[Opening Records shown section]

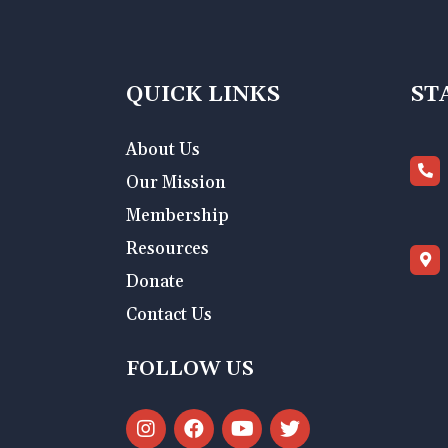
QUICK LINKS
ST
About Us
Our Mission
Membership
Resources
Donate
Contact Us
FOLLOW US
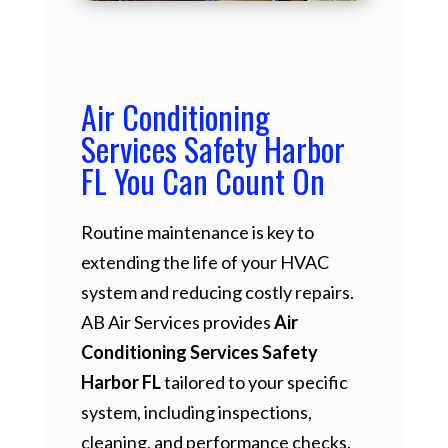
Air Conditioning
Services Safety Harbor
FL You Can Count On
Routine maintenance is key to
extending the life of your HVAC
system and reducing costly repairs.
AB Air Services provides
Air
Conditioning Services Safety
Harbor FL
tailored to your specific
system, including inspections,
cleaning, and performance checks.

[Closing Records shown section]

Work task: Copy every line of text in the listing above word for word, leaving out the pictures.

Answer box:
QUICK LINKS
ST
About Us
Our Mission
Membership
Resources
Donate
Contact Us
FOLLOW US
Air Conditioning
Services Safety Harbor
FL You Can Count On
Routine maintenance is key to
extending the life of your HVAC
system and reducing costly repairs.
AB Air Services provides
Air
Conditioning Services Safety
Harbor FL
tailored to your specific
system, including inspections,
cleaning, and performance checks.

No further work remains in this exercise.